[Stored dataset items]
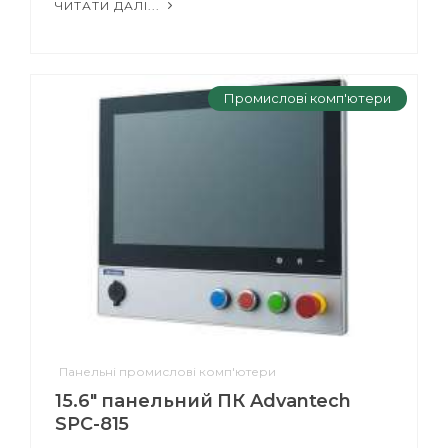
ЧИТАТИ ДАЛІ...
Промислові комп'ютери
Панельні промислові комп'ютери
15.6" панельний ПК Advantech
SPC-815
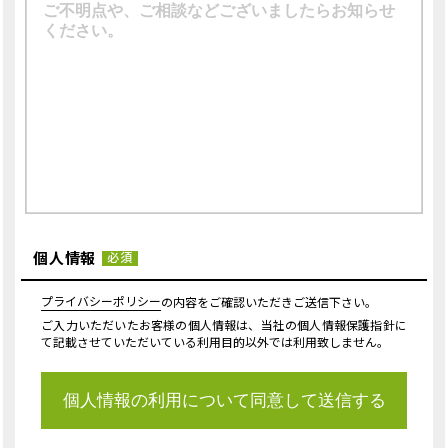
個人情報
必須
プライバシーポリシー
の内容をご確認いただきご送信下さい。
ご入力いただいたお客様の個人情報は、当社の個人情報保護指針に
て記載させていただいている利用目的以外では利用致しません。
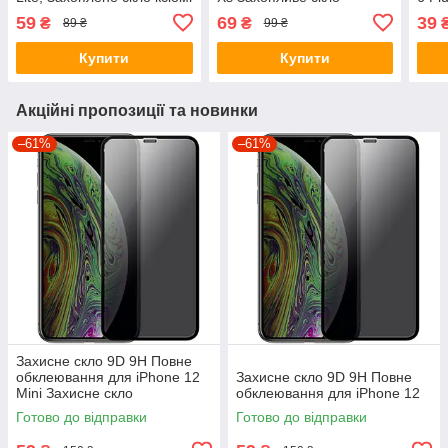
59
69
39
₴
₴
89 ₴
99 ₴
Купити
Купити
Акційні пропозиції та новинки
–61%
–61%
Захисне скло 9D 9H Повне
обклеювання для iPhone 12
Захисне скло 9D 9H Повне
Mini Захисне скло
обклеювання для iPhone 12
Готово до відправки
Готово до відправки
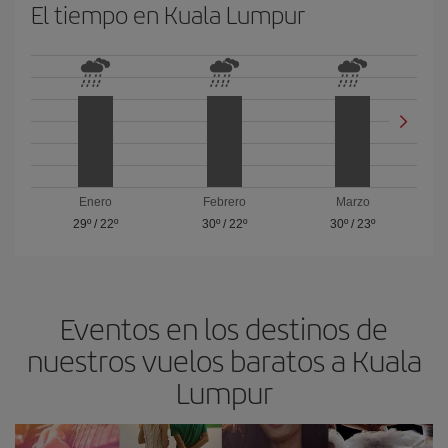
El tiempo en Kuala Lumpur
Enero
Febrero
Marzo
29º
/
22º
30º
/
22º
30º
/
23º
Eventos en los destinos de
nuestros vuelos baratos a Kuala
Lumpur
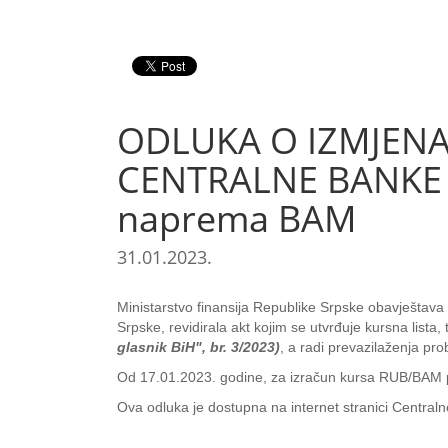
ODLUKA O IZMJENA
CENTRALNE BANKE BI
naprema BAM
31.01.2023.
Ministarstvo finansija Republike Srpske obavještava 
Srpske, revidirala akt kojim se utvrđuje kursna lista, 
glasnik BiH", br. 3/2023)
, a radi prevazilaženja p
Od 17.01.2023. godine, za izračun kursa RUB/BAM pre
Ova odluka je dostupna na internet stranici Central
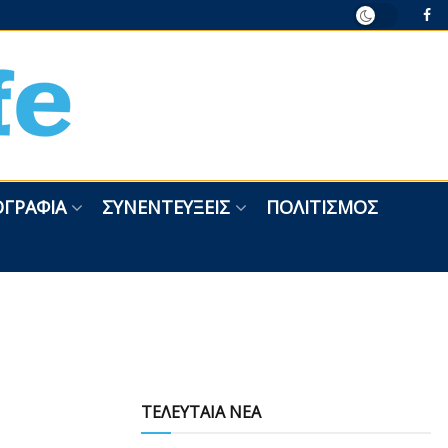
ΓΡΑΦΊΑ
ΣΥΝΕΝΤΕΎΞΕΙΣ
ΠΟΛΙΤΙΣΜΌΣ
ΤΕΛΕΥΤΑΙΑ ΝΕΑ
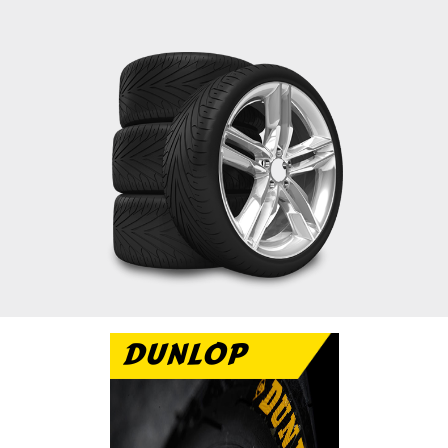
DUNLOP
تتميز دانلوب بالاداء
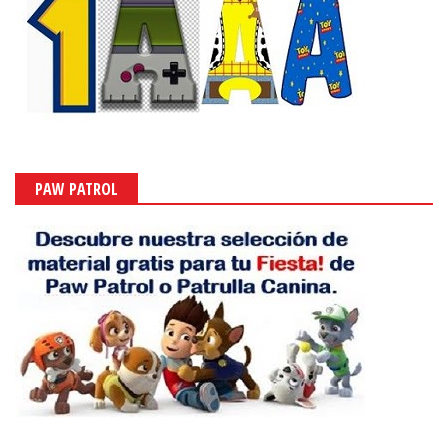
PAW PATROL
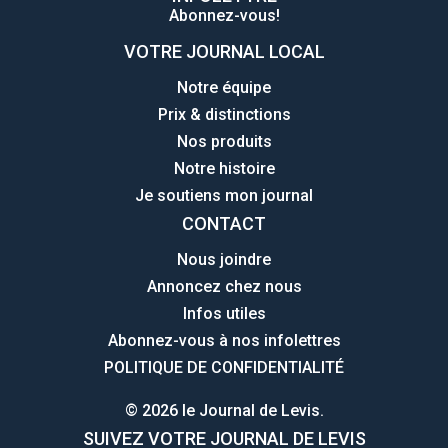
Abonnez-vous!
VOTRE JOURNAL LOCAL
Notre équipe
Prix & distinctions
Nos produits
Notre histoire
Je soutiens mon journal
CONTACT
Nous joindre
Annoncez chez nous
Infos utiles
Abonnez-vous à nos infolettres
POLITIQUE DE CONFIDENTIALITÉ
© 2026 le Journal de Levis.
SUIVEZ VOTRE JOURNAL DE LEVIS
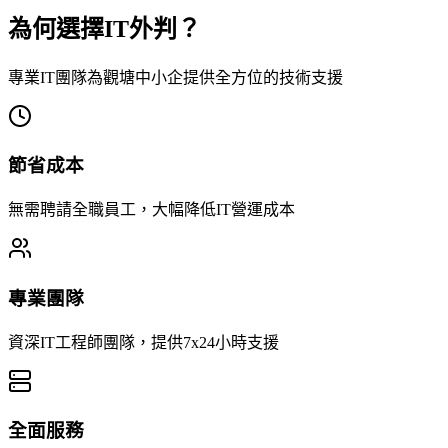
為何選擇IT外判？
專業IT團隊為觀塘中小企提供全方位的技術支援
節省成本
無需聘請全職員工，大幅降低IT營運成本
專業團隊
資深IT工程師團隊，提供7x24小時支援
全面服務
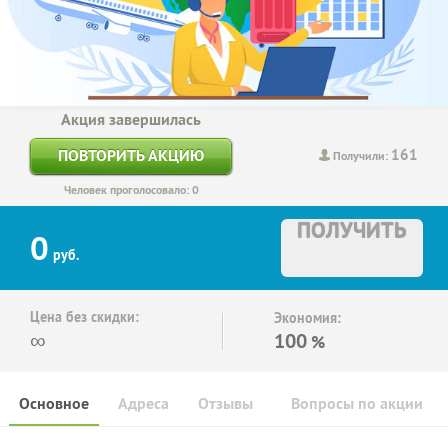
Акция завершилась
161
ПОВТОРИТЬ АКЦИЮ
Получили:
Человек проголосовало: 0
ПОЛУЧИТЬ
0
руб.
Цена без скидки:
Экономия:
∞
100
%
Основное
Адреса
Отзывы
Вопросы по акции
...
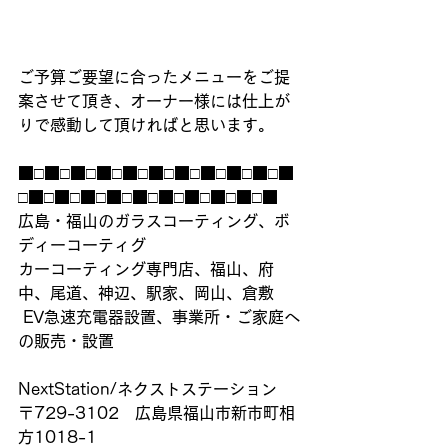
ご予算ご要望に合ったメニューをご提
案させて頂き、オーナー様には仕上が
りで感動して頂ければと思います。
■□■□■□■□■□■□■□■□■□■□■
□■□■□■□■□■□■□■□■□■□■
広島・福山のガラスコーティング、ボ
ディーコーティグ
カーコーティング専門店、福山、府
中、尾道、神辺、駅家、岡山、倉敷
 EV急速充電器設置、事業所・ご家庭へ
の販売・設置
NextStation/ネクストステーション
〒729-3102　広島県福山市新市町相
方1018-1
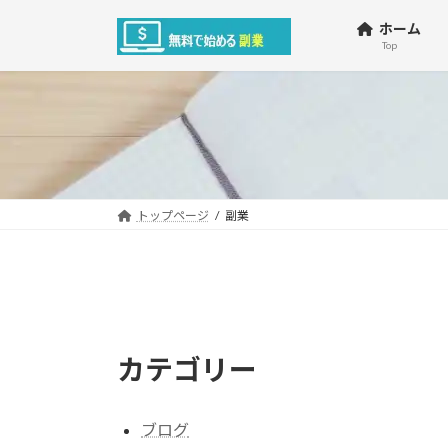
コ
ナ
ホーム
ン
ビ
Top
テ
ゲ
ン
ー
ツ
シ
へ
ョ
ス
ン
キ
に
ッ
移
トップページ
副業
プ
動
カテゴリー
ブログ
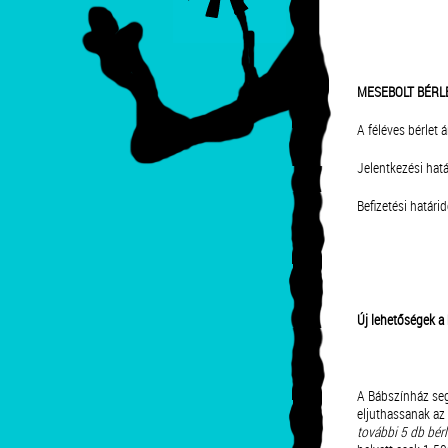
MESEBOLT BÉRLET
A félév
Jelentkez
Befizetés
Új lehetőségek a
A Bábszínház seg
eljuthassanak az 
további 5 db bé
==
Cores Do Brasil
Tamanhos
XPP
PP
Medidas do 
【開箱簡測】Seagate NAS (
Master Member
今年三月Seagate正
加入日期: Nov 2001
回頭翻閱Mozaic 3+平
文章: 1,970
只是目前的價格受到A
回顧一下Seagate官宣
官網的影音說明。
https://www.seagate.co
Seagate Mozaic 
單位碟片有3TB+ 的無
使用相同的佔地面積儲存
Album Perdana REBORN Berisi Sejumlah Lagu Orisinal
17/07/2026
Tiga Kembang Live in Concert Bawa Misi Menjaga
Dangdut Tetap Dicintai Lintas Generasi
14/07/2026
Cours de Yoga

Goal of the exercise:
Tally the lines in the records above that contain the word "Abonnez", and give only that number.

Exercise response:
2